As of May, U.S. occupancy landed at 95.5%, after steadily climbing for five months straight, according to data from RealPage Market Analytics. Apartment occupancy increased 30 basis points (bps) in May and has climbed a total of 90 bps since the end of 2025. This followed a steady decline throughout the back half of 2025.
Even with five months of growth, however, the most recent showing remained 20 bps below the rate from May 2025, when U.S. occupancy was at its peak.
Effective asking rents have also increased for five consecutive months in 2026, though the increases have been relatively mild. U.S. prices were up 0.6% in May, marking five monthly increases between 0.2% and 0.6%. That sustained period of growth, however, couldn’t wipe out previous declines, leaving May rents 0.2% below year-earlier prices.
Annual Rent Cuts Continue in Only One U.S. Region
All four U.S. regions saw rents climb in May. In fact, monthly growth allowed the West region to pull itself out of annual rent cuts, leaving the South as the only region nationwide to continue to see annual price declines. The South is also the only U.S. region with apartment occupancy below 95%. In every other region, occupancy was at roughly 96% or above in May.

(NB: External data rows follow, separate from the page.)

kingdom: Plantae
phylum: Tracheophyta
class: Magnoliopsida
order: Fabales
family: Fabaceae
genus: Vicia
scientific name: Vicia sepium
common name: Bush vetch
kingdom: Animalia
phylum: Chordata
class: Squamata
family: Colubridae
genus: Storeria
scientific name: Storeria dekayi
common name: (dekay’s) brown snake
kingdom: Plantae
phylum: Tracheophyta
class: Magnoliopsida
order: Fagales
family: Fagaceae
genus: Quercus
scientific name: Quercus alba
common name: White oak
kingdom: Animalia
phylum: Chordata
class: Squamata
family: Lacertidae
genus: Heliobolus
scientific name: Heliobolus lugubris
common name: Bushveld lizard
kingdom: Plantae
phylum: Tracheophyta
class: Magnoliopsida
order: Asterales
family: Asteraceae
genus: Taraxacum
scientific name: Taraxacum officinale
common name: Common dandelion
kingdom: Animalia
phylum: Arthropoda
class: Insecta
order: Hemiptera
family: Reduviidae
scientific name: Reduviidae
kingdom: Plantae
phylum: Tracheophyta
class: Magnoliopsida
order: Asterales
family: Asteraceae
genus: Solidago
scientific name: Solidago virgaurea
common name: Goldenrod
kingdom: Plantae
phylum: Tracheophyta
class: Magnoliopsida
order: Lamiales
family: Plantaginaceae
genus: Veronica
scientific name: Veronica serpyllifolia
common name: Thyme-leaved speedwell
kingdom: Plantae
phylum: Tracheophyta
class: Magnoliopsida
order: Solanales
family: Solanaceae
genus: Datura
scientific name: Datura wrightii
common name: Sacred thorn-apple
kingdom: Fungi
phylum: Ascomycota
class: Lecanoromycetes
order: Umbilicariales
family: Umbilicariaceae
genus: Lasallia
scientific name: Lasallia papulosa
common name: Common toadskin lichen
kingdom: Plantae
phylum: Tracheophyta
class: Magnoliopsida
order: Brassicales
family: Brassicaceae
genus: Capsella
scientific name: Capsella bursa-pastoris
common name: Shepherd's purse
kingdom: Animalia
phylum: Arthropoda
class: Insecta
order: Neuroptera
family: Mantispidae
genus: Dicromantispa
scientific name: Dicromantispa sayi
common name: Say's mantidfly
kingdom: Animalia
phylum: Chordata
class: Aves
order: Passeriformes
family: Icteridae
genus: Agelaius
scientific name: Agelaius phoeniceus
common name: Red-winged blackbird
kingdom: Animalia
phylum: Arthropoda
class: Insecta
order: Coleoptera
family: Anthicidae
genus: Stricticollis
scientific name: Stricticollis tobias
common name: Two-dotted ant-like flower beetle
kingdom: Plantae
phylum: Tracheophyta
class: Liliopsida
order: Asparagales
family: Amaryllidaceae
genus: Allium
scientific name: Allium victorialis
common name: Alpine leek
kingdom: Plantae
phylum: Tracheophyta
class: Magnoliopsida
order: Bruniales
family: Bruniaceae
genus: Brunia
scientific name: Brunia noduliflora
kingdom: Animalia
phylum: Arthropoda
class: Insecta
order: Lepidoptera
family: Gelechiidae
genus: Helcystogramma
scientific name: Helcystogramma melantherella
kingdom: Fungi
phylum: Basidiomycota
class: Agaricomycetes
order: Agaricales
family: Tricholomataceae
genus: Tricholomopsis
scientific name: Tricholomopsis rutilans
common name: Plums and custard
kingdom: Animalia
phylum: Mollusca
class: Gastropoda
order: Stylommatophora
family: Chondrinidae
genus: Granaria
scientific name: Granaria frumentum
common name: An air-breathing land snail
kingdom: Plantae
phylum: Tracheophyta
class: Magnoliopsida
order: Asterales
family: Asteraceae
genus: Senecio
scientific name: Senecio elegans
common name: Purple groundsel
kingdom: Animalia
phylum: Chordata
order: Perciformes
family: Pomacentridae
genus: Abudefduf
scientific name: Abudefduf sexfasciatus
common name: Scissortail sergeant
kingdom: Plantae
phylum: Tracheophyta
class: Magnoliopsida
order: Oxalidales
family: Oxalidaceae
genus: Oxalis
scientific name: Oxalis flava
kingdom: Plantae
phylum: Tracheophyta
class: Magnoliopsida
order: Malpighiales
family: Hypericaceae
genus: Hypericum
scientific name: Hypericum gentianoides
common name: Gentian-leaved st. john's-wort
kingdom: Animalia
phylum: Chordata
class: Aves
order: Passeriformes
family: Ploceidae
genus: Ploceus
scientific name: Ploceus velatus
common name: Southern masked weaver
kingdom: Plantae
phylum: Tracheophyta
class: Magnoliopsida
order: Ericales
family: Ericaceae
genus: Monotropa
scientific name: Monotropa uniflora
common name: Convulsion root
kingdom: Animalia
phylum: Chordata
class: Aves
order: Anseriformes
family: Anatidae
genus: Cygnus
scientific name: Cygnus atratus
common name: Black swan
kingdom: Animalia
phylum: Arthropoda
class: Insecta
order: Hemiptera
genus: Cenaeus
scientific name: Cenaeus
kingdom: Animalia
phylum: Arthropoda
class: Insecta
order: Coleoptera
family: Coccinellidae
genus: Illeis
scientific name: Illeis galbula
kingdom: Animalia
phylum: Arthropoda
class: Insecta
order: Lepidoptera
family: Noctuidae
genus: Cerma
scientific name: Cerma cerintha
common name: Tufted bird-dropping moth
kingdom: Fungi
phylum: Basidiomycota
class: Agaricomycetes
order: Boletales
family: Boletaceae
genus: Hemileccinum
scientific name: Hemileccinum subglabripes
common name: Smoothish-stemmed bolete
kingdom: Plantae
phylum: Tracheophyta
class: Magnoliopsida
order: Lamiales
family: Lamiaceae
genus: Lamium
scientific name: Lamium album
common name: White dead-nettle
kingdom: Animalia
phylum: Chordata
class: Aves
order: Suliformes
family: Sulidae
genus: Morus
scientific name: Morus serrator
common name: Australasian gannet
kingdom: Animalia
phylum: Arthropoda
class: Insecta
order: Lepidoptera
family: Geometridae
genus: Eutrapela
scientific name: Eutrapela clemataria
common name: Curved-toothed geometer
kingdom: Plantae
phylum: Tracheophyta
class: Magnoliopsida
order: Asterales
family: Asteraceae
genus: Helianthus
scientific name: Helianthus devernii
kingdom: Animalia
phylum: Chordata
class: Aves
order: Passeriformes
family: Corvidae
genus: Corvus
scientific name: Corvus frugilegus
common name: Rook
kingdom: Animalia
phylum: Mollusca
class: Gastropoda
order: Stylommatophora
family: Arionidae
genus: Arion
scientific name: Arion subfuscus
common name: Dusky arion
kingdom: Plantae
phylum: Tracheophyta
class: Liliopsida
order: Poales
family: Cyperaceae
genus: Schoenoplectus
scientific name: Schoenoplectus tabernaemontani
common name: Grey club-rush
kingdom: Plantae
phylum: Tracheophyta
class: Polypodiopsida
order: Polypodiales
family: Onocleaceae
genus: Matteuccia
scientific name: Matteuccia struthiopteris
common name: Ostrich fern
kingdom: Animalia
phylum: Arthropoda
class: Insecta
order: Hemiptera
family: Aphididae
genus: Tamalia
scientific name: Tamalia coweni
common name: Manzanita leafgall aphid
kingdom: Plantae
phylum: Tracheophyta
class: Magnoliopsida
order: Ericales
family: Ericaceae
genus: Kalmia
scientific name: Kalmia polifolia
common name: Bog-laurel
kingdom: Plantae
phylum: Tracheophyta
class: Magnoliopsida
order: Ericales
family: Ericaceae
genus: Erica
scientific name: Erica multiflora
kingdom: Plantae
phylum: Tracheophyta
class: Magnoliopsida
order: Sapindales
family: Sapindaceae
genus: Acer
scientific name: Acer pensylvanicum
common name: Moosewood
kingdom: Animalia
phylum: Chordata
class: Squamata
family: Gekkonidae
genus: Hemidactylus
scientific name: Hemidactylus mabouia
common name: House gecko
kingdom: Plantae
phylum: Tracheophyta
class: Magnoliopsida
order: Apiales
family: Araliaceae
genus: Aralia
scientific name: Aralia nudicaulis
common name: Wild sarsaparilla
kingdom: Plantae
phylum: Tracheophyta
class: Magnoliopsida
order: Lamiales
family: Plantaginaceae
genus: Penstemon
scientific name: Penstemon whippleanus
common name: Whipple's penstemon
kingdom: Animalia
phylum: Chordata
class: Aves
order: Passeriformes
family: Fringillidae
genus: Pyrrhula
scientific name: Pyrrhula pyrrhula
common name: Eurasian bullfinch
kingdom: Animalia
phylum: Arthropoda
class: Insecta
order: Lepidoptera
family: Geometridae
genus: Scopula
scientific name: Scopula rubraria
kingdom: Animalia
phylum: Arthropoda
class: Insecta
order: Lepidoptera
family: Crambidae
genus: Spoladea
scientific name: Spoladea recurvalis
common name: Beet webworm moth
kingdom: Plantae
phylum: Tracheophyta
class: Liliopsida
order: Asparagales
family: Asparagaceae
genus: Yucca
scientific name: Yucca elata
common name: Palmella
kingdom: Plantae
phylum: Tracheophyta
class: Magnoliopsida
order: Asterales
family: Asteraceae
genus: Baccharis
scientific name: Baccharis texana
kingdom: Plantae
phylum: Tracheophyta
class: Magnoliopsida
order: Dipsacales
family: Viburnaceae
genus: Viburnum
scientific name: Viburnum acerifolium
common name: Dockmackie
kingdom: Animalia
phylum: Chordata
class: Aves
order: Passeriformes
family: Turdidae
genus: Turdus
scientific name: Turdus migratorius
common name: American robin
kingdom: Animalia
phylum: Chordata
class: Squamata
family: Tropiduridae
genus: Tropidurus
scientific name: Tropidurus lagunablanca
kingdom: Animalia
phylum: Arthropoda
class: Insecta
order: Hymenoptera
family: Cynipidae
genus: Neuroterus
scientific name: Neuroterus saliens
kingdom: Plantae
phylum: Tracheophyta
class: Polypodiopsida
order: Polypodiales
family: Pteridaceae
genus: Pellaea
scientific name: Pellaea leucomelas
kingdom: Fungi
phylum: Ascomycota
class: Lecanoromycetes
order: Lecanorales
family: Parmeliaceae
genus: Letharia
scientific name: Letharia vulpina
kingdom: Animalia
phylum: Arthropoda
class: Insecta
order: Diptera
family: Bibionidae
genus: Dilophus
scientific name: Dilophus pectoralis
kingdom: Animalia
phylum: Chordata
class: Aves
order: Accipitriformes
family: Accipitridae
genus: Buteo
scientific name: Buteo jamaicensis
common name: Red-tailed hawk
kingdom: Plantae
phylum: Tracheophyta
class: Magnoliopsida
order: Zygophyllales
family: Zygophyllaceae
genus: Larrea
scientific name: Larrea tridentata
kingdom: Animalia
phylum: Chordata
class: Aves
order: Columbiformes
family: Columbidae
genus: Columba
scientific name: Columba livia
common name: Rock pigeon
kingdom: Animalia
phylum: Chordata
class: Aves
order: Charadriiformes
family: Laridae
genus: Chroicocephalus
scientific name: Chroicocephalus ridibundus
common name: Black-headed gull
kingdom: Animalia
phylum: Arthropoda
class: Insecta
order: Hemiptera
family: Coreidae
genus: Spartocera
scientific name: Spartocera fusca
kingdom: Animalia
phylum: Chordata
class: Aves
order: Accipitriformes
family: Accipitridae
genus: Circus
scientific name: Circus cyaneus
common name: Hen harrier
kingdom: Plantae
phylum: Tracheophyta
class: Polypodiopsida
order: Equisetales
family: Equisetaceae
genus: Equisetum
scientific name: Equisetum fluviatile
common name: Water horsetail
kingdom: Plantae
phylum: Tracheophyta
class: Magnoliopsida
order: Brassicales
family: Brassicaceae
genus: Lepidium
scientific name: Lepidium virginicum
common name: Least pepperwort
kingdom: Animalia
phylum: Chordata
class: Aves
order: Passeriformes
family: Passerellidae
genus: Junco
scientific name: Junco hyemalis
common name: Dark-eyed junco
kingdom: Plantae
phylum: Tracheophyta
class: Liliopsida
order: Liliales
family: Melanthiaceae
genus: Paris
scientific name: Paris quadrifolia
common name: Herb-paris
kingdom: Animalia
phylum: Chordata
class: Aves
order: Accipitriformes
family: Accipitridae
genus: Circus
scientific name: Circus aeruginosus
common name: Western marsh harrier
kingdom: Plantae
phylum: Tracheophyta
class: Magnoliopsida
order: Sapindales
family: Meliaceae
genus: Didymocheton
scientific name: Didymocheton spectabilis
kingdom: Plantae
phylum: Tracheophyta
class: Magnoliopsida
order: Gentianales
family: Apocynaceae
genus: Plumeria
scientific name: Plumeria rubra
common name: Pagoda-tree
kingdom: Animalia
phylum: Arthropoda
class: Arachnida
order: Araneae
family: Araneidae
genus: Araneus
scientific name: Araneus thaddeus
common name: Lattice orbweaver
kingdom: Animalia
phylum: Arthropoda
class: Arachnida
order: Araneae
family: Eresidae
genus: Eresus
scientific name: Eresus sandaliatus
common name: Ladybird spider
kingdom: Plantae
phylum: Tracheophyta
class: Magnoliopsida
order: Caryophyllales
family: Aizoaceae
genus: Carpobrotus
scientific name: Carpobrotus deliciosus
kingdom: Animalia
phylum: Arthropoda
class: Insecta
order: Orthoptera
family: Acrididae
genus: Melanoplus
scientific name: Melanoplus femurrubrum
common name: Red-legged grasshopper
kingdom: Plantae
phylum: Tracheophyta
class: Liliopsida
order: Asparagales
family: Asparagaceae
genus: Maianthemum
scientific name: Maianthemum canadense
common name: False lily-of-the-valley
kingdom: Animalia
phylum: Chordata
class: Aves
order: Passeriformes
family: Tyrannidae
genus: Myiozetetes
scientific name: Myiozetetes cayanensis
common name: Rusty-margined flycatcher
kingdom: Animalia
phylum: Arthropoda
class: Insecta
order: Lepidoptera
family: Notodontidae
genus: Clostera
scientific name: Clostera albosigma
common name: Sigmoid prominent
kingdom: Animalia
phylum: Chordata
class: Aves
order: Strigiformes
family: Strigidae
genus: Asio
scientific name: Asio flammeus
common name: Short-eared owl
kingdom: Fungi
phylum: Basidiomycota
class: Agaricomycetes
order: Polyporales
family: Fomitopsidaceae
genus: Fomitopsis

Annual rent cuts were most pronounced in Sun Belt markets, where elevated supply volumes continue to outpace demand. San Antonio posted the steepest decline (-6%) among the nation’s 50 largest apartment markets, unseating neighboring Austin (-4.9%). In fact, Austin was bumped down to the nation’s third-worst performance, following Denver (-5.6%). This is the first time Austin rent cuts have eased to less than 5% since July 2023.
Phoenix and Charlotte also remained under notable rent pressure, with rents falling 4.1% and 3.4%, respectively, in the year-ending May, amid some of the fastest inventory growth rates nationally.
In tourism-driven economies like Tampa (-4.6%) and Las Vegas (-2.9%), rent softness was compounded as consumers pull back on discretionary travel, a slowdown tied to deteriorating economic confidence across the U.S.
Rent Growth Continues in Tech Hubs
Tech-oriented coastal markets continue to lead the nation’s rent growth rankings, supported by comparatively limited new supply and resilient high-wage employment expansion related to the rise in artificial intelligence.
San Francisco posted the nation’s strongest annual rent growth at 10.6% in the year-ending May. That was nearly twice the increase in the second strongest performer: San Jose (6.2%).
New York fell out of its typical place among the nation’s top five rent growth performers in May, with annual price growth of 3%. As rent growth moderates in New York and strengthens in some smaller markets, New York has slowly descended the rankings of late.
Several supply-constrained Midwest markets also posted steady rent gains in the past year. Milwaukee recorded 3.5% rent growth, while Chicago saw a 3.1% increase. More modest gains around the 2% mark were seen in St. Louis, Minneapolis, Detroit and Kansas City.